Debunking 5 Cold-Weather Car Myths
Cold out, eh? Feeling a little overwhelmed by the frigid
weather? Tired of not being able to see out of the windshield, of sliding all
over the road? PM's winter guru Mike Allen, born and raised in Michigan's snowy
Thumb, answers cold-weather queries and debunks winter car myths.

1) "Will carrying sandbags in your trunk really improve
traction?"
Well, that depends on what you drive. Back in the days when
the average car was a front-heavy, rear-drive sedan with marginal bias-ply
tires, sure, a hundred pounds of ballast might have made the difference to help
you crest that snowy hill. Most cars today are front- or or even all-wheel
drive, and even today's big rear-drive iron has a better weight distribution
and way better radial all-season tires. Ballast in the trunk will only hinder
traction on front-drive cars and is likely to make you oversteer on slippery
surfaces. If you must ballast your rear-drive car or truck, add the ballast as
far forward as possible; you'll still get the traction but not the extra mass
so far back.
2) "My mom was telling me how everyone at her office
goes out at lunch to run their cars for 10 minutes or so, the theory being that
if it starts at lunch, it will start after work. True or False? Is this good
practice?"
If the car starts in the morning after cold-soaking all
night, it certainly should start after 8 hours parked in the office parking
lot. If you've got a garage baby that won't start after a day out-of-doors and
needs to be started every 4 hours, maybe it's time to change the plugs and get
it running right. If you start a cold engine and idle it for 10 minutes every
day, you stand the chance of diluting the oil with unburned fuel that never
gets a chance to burn off. That could cause premature engine wear--not to
mention needlessly burning up some expensive gasoline.
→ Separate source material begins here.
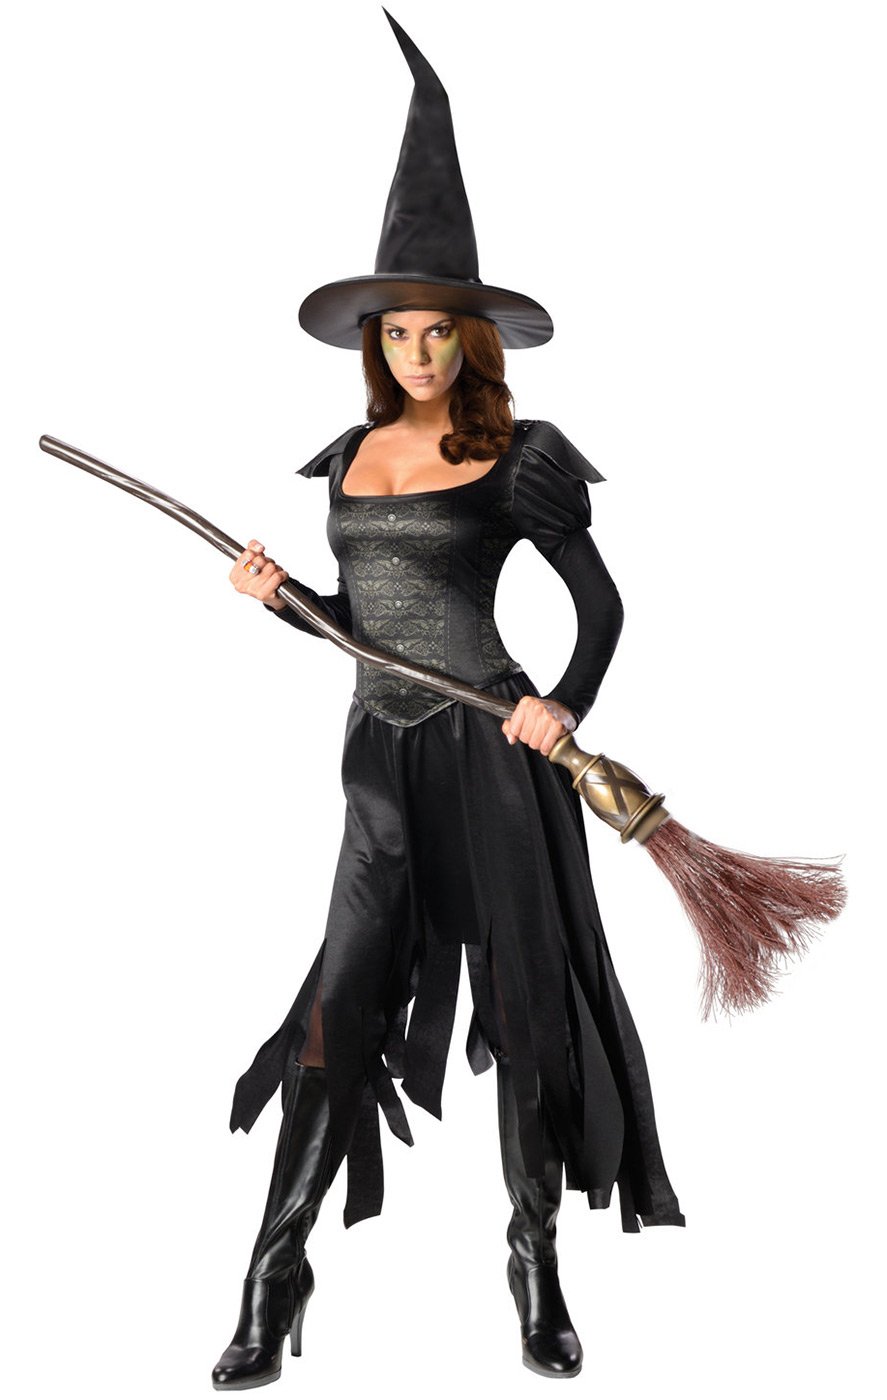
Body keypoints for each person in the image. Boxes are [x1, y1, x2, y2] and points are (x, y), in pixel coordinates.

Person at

3) "I don't know if it's because "anything that can
go wrong, will go wrong" but why do so many batteries die during the
winter? I know a few people that have had car batteries die, two of them
because the cables came loose. Is this just a coincidence or is it a result of
the cold?"
Winter is tough on batteries, for two main reasons. The
engines are far harder to turn over because all the oil inside them has turned
to molasses. This demands much more current from a battery, and to add insult
to injury, that battery cannot produce its normal amount of energy because of
the cold. The chemical reactions that generate electricity are slower at a
lower temperatures. Your point about cables loosening is partially related. The
huge current demands of the starter motor--200 to 400 amps--can cause the
battery clamps to heat up if the connection at the clamp to post isn't perfect.
When the car starts, the connection will cool off. And that leaves a poor
connection. And a poor connection can prevent the battery from getting fully
charged. A discharged battery, unlike one that's fully charged, can freeze,
damaging it internally.
That said, while more cars won't start on cold winter
mornings, more batteries actually fail during the summer months, when intense
heat cooks out the electrolyte, boiling the battery dry.
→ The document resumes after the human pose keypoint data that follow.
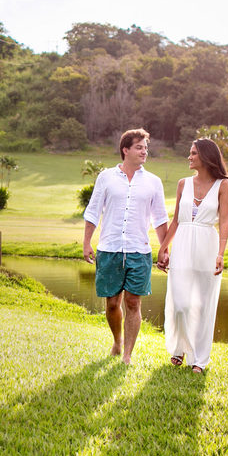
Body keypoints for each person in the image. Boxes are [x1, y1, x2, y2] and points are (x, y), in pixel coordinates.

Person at [83, 128, 169, 365]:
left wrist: (164, 250)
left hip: (139, 251)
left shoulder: (153, 182)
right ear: (125, 150)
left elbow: (160, 219)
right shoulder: (106, 177)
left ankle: (127, 355)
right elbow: (93, 211)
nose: (144, 152)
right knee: (112, 303)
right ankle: (117, 341)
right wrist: (86, 242)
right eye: (139, 147)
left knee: (133, 302)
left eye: (146, 148)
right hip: (109, 249)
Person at [156, 137, 228, 373]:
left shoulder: (223, 185)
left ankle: (199, 360)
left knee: (203, 305)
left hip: (207, 247)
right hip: (182, 246)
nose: (188, 157)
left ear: (206, 156)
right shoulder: (183, 184)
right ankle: (179, 347)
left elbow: (224, 222)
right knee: (180, 303)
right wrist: (163, 248)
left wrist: (221, 254)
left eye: (193, 153)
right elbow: (176, 221)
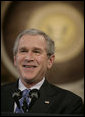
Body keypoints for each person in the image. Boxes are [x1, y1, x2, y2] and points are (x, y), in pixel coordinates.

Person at [1, 29, 84, 115]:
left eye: (36, 52)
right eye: (23, 51)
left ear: (50, 61)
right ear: (15, 59)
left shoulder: (70, 103)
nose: (28, 58)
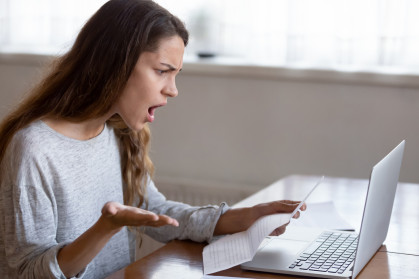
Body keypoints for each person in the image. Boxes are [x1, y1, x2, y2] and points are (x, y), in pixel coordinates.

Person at [0, 0, 305, 278]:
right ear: (115, 64)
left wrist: (240, 218)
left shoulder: (117, 131)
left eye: (175, 74)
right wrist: (104, 229)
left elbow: (157, 211)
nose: (173, 90)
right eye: (162, 71)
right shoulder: (34, 149)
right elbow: (28, 271)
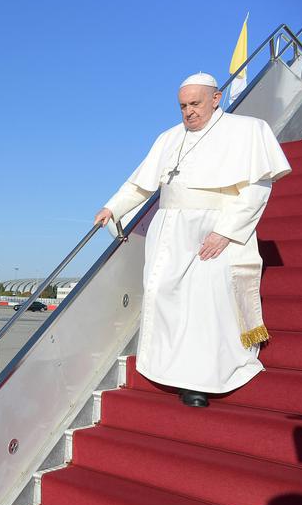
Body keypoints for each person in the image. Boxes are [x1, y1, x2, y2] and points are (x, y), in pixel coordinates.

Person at [95, 72, 291, 408]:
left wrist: (226, 232)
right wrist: (112, 207)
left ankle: (199, 382)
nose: (189, 112)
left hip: (214, 232)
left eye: (196, 103)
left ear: (216, 99)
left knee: (204, 305)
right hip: (169, 231)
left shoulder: (247, 130)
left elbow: (257, 188)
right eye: (183, 106)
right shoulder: (169, 137)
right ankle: (165, 365)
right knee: (163, 294)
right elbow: (140, 185)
4) "I noticed that after a few days of heavy snow, the
wiper squirters stopped working. I thought it was because they had frozen. My
aunt says it's because of sediment in the tank that clogged it. What's the
likely cause, and how do you prevent it?"
The washer nozzles would freeze right away, not after a few
days of subzero temps. And the sediment your aunt is sure is in the reservoir
would clog up the nozzles regardless of the temperature. It's probably snowmelt
reflux. Normally, there's a check valve in the washer-nozzle line to keep that
blue fluid (actually just alcohol and some dye) in the lines after you stop
washing the windscreen. If the check valve goes bad, the fluid will run back
into the reservoir when you stop running the pump. And it can suck melted snow
or ice back into the nozzle. Replacing the check valve usually fixes this.
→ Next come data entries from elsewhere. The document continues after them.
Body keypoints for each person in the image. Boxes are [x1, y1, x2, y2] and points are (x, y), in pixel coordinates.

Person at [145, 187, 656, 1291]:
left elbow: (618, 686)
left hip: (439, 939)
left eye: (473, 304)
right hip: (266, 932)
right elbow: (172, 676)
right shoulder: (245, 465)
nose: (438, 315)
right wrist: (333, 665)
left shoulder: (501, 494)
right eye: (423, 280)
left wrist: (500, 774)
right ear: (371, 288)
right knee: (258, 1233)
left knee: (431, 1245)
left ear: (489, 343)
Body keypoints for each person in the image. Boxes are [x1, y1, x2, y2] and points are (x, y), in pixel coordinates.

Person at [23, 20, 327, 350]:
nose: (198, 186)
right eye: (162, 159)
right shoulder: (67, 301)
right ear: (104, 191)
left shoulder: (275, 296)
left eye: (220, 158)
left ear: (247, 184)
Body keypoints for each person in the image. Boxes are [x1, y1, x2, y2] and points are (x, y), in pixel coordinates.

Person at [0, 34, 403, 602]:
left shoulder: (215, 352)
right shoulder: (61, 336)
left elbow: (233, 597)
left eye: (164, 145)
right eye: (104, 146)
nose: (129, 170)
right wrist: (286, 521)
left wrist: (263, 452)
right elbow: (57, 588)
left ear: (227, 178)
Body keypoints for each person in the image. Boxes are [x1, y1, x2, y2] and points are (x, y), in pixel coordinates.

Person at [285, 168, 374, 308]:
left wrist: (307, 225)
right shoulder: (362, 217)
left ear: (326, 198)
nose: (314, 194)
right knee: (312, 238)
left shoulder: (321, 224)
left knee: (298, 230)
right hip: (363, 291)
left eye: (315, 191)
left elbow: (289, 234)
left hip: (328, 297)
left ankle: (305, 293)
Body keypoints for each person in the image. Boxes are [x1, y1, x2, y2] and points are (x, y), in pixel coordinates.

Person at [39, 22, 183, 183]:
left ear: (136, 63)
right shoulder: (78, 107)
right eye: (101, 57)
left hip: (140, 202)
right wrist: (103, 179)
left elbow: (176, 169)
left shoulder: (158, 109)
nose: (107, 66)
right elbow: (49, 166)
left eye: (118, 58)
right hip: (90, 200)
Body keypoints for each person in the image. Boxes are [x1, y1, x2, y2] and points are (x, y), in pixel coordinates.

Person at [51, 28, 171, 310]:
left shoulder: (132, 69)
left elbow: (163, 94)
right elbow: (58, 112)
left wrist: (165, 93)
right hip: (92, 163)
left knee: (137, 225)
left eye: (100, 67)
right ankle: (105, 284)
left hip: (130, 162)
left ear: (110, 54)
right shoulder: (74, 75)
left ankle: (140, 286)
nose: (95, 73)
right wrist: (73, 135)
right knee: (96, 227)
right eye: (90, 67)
5) "When it's really cold, the windshield wipers
accumulate ice no matter how well I scrape them and even when I have the heat
on high, blasting the windshield. In the middle of my commute, the wipers will
start streaking, greatly reducing visibility. Is there anything I can do to
prevent this? Additives to my fluid? Special wiper blades?"
Extreme weather can overpower the freezing point of the
washer fluid, turning it to slush on your windshield. So, the most important
thing is to keep the windshield as warm as possible by turning the defroster on
to the warmest temperature setting and highest fan speed. Fresh wiper blades
might help, or at least try cleaning the blades that you have of accumulated
road film by wiping them with mineral spirits and a paper towel. Treating the
windshield with Rain-X will leave less washer fluid on the glass to freeze. As
a last resort, use methyl alcohol instead of washer fluid in the tank. Washer
fluid is already 40 percent methyl alcohol and 60 percent water. If you
increase the concentration of alcohol, it will depress the freezing point. You
can buy methyl alcohol in the paint department of the hardware store, or
sometimes you can find it in the housewares section of a big-box store, labeled
as fuel for chafing dishes. Just pour it into the washer reservoir.